Or rather, the Journal of Gender & Law seems to have ruined me for other journals. Nor is it just me -- friends on the Law Review and other publications have told me that they miss JGL. The trouble with a journal run on feminist principles of avoiding hierarchy as much as possible, giving everyone a voice and making decisions on a collective basis is that you get addicted to the damn thing. This is particularly dangerous to 1Ls, who don't know what non-feminist journals, i.e., all the others, are like.
After a year spent reading articles and voting on their acceptance, spending all of one's journal work time on source-gathering, cite-checking and blue-booking is less inspiring. I'm honestly surprised that most journals seem to manage to motivate their staff members without giving them the direct investment of taking part in major choices, which investment makes the gruntwork feel worthwhile because it's a necessary part of the larger process in which one has gotten to play a role. One sometimes has to do that work on an article one dislikes, but that's only part of the job instead of the whole thing.
There are sound arguments for why 1Ls have no business taking part in the decision of whether an article should be accepted by a journal. If, as Richard Posner declares, law students are unfit to be running the journals because of their inexperience and limited knowledge, people who have just begun law school presumably are even more unworthy.
Still, being given more responsibility than I ought to have had was good for me, if not for the quality of the publication. I became familiar with the major and oft-cited texts in feminist legal theory and sharpened my editing skills tremendously. Moreover, this style of running a journal, though perhaps unsuited to the Law Review, doesn't appear to have harmed JGL; I don't recall the 1Ls' ever voting down a majority of the senior members' preference. The weight of greater experience and knowledge comes out in the discussions that occur before a vote is taken, though this doesn't always work out as you might expect.
As a general rule, the 2Ls and 3Ls who have taken constitutional, family, labor or whatever law is implicated in a given article will have more to say about whether it's any good. But sometimes 1Ls have surprisingly useful background information that would go unmentioned in a cabal comprised solely of upperclass students. For example, I attended one submissions meeting where a piece dealing with religious law had left me unsure; though not fantastically written, it made what struck me as an interesting and useful argument. The 1L who raised her hand to discuss it first, however, changed my mind completely as she listed its demerits of overreliance on sources that were now considered out-of-date in the field, and its lack of an original statement as it cribbed the argument from well-known scholars.

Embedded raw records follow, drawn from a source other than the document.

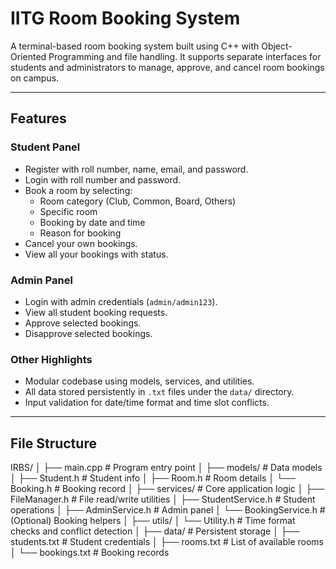 # IITG Room Booking System

A terminal-based room booking system built using C++ with Object-Oriented Programming and file handling. It supports separate interfaces for students and administrators to manage, approve, and cancel room bookings on campus.

---

## Features

### Student Panel
- Register with roll number, name, email, and password.
- Login with roll number and password.
- Book a room by selecting:
  - Room category (Club, Common, Board, Others)
  - Specific room
  - Booking by date and time
  - Reason for booking
- Cancel your own bookings.
- View all your bookings with status.

### Admin Panel
- Login with admin credentials (`admin/admin123`).
- View all student booking requests.
- Approve selected bookings.
- Disapprove selected bookings.

### Other Highlights
- Modular codebase using models, services, and utilities.
- All data stored persistently in `.txt` files under the `data/` directory.
- Input validation for date/time format and time slot conflicts.

---

## File Structure
IRBS/
│
├── main.cpp # Program entry point
│
├── models/ # Data models
│ ├── Student.h # Student info
│ ├── Room.h # Room details
│ └── Booking.h # Booking record
│
├── services/ # Core application logic
│ ├── FileManager.h # File read/write utilities
│ ├── StudentService.h # Student operations
│ ├── AdminService.h # Admin panel
│ └── BookingService.h # (Optional) Booking helpers
│
├── utils/
│ └── Utility.h # Time format checks and conflict detection
│
├── data/ # Persistent storage
│ ├── students.txt # Student credentials
│ ├── rooms.txt # List of available rooms
│ └── bookings.txt # Booking records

The specialty publications have an advantage in recruiting 1Ls because they'll tend to get people who are interested in the specific subject, so that on a journal of gender & law, 1Ls with a prior interest in the topics on which the journal publishes will be overrepresented and thus shine more than a random selection from the class likely would. The law reviews, which publish on everything from trademark to administrative law, may not find this same use for the newbies, and in any case would lose all their credentialing status.